All chicks, male and female baby chickens, look more or less precisely the same. Yet the females grow into hens – able to lay eggs – while the males grow into roosters – no eggs, just lots of noise.

The brutal reality, then, is that breeders want to kill the roosters as young as possible, before wasting months of feed, space, and care on those unwanted birds.

Hence the chicken sexer: a professional able to divine the chicks’ genders at just a day old.

Apparently, however, chicken sexers can’t, by and large, explain how they know the gender. Instead, new chicken sexers learn their craft sitting at the side of an experienced sexer, watching the pro sort male and female, male and female, for months at a clip, until they, too, can reliably spot male or female themselves.

By now, after six years of owning CrossFit NYC, after having watched literally thousands of people learn perfect form on movements like the squat, pullup, and deadlift, I’ve begun to feel a bit like a chicken sexer of human movement.

I see someone come in the door of the gym, and even before they start working out, I can already tell that they have low back pain or shoulder pain, that they have tight hip flexors or calves, that they’re unable to squat to full depth or lock a weight out overhead.

And, of course, I notice it outside the gym, too. The difference is, if I tell one of our members at CrossFit NYC that they might want to stretch their external hip rotators, they’re usually grateful for the insight. Whereas, if I inadvertently blurt out as much to someone in my apartment building’s elevator, I get looks that put me on par with Silence of the Lambs‘ Buffalo Bill.

Still, I can’t help it. The vast majority of rotator cuff tears, blown ACLs, replaced hips – the movement injuries of modern life – could be easily avoided, with just a little time and attention spent on fixing imbalances and dysfuction before they spiral all the way to breakdown.

If any of you want to dork out, I’m happy to recommend a dozen great books on the topic. But, for most people, I now have a far simpler, faster recommendation:

The Mobility Workout of the Day.

The site’s about two months old, started when Kelly Starrett, a doctor of physical therapy in San Francisco (as well as an owner of San Francisco Crossfit, a national champion whitewater rafter and kayaker, and a generally smart and excellent guy) started shooting short videos of himself with his new iPhone.

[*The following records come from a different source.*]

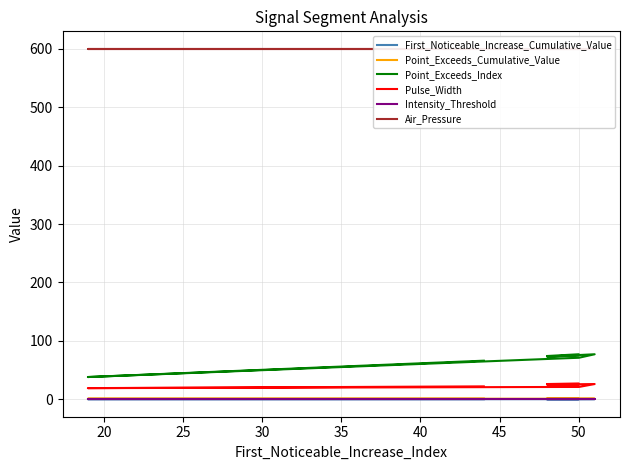

Is the value of Intensity_Threshold at 55 greater than the value of Pulse_Width at 15?

No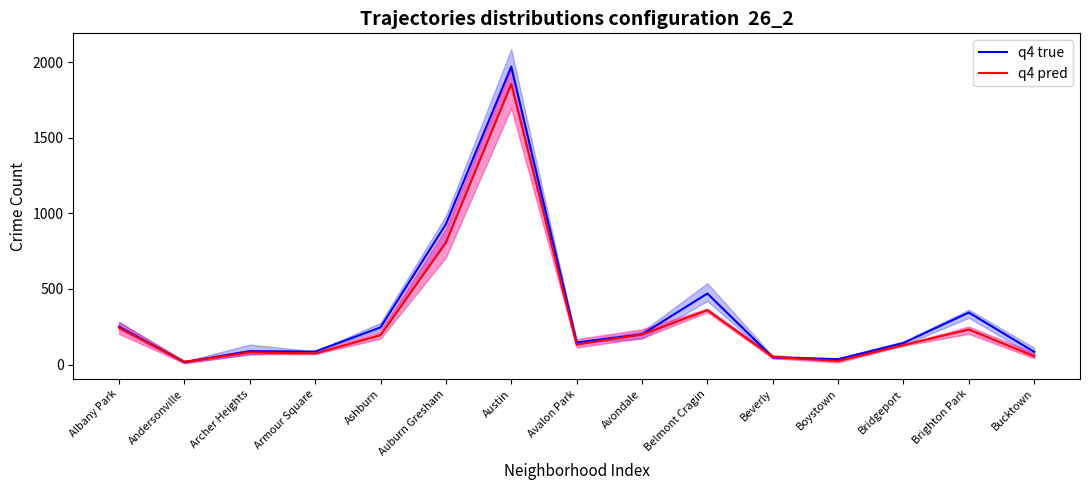

What are all the series names shown in the legend?

q4 true, q4 pred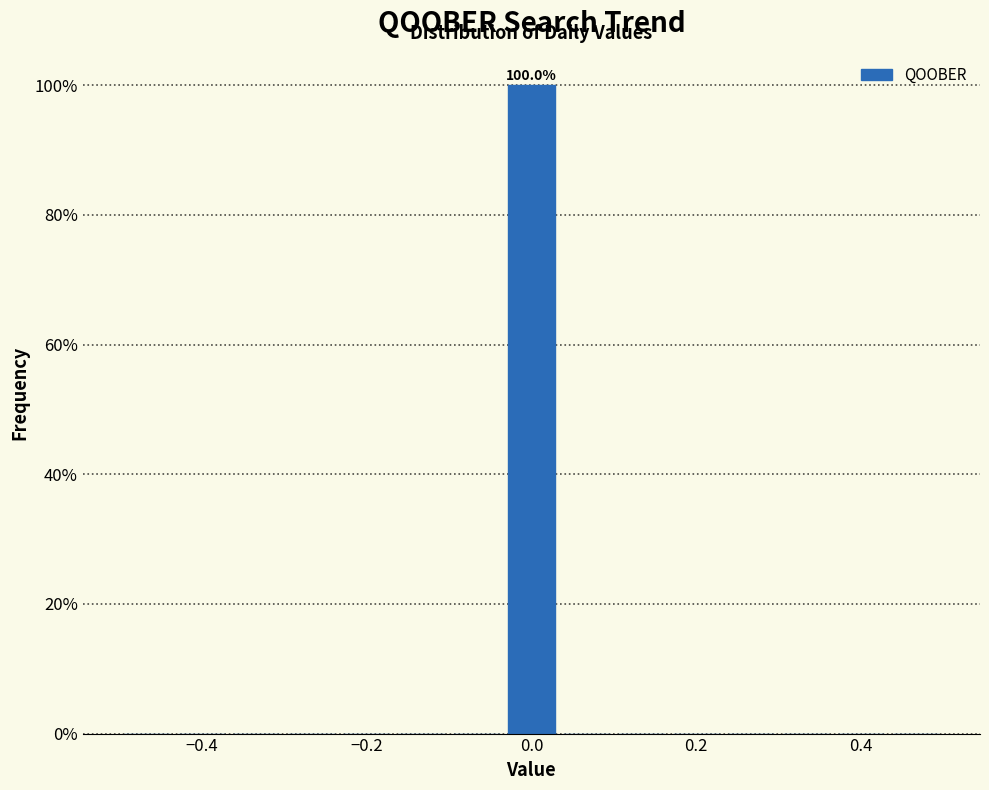

Around what value on the x-axis is the tallest bar? Give the approximate position of its centre, as read against the axis.

0.00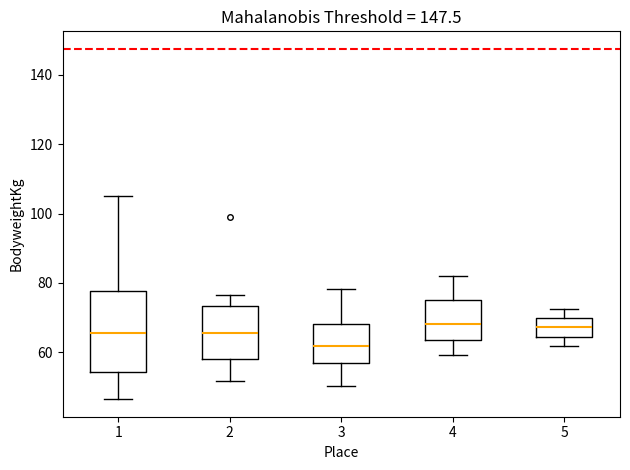

Which box's median line is the lowest?

3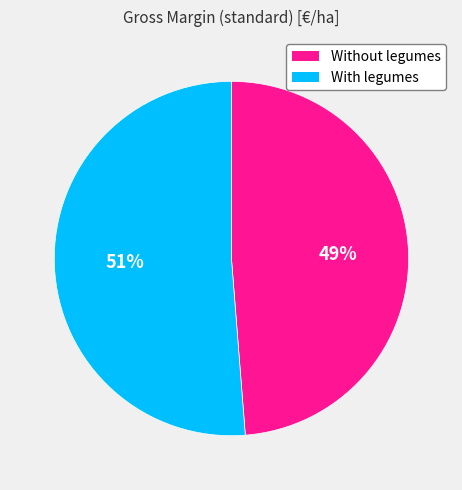

What percentage is the With legumes slice, to the nearest percent?

51%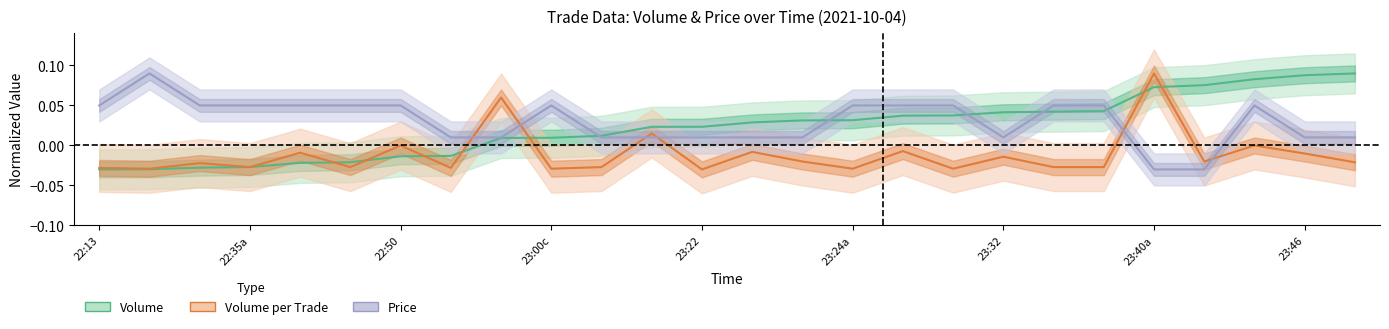

At which category is the sum across all series the highest?

23:40a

The premise is simple: prescribing ten minutes or less of guided, high-impact stretching each day.

Whether you’re an athlete looking to maximize performance, or just a desk jockey looking to make it through the work day without your back freezing up, the Mobility WOD is a great place to start.

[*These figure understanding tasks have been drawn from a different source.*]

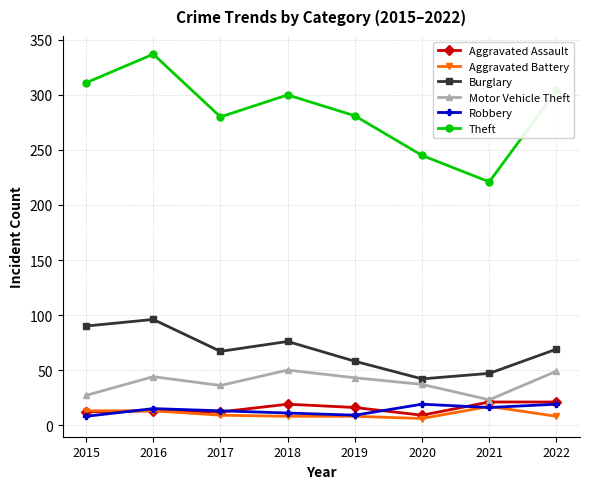

True or false: Burglary and Aggravated Assault intersect in this chart.

False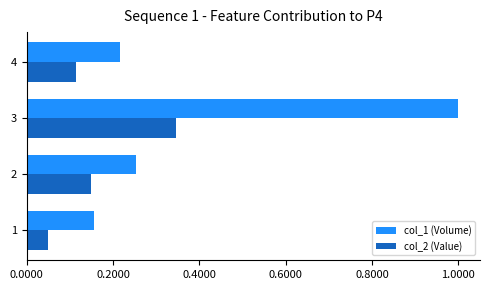

Which series changed the most between 3 and 4?

col_1 (Volume)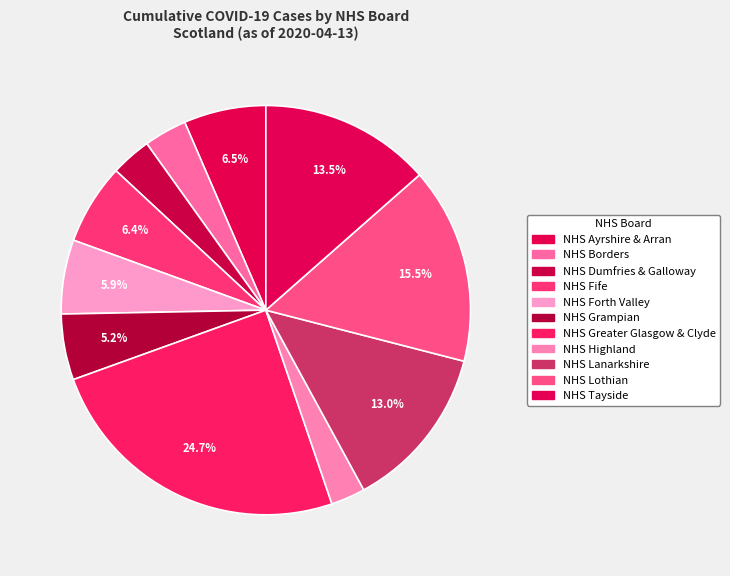

What is the change in value from NHS Highland to NHS Lothian?

+769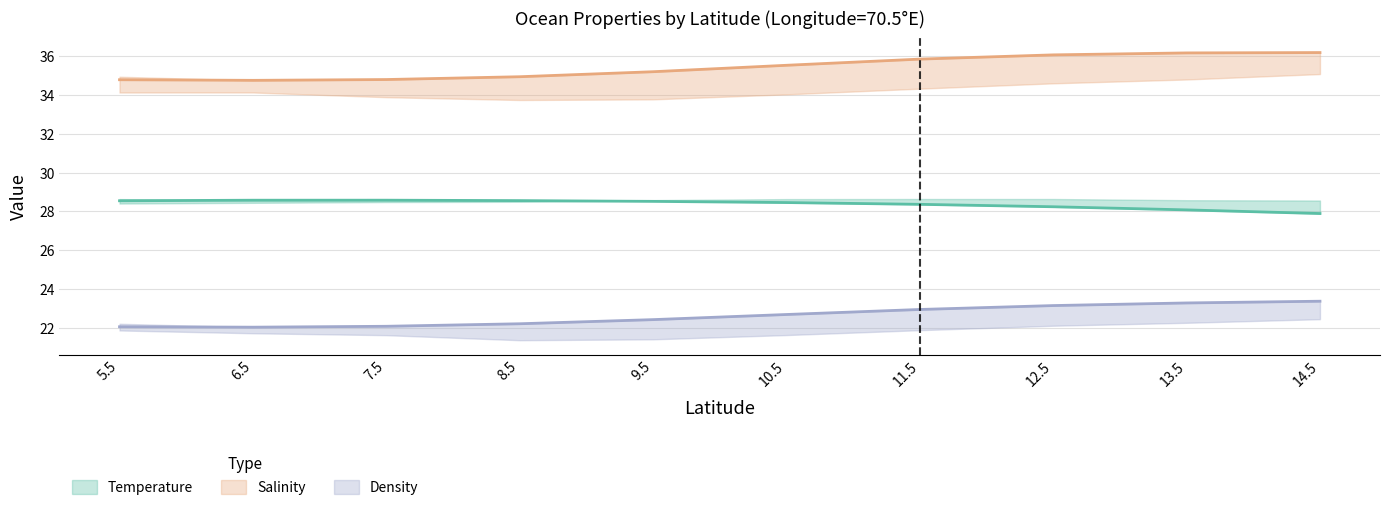

Which series changed the most between 9.5 and 10.5?

Salinity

Besides, it’s only ten minutes. Certainly, not permanently jacking yourself up should be worth that kind of investment, no?

If you’re feeling saucy, I’d recommend starting from the beginning, with the first post, as you’ll learn a huge amount from each one, though you can also safely jump in at pretty much any point.

Stretch it out! Or don’t. But then don’t complain to me when everything hurts.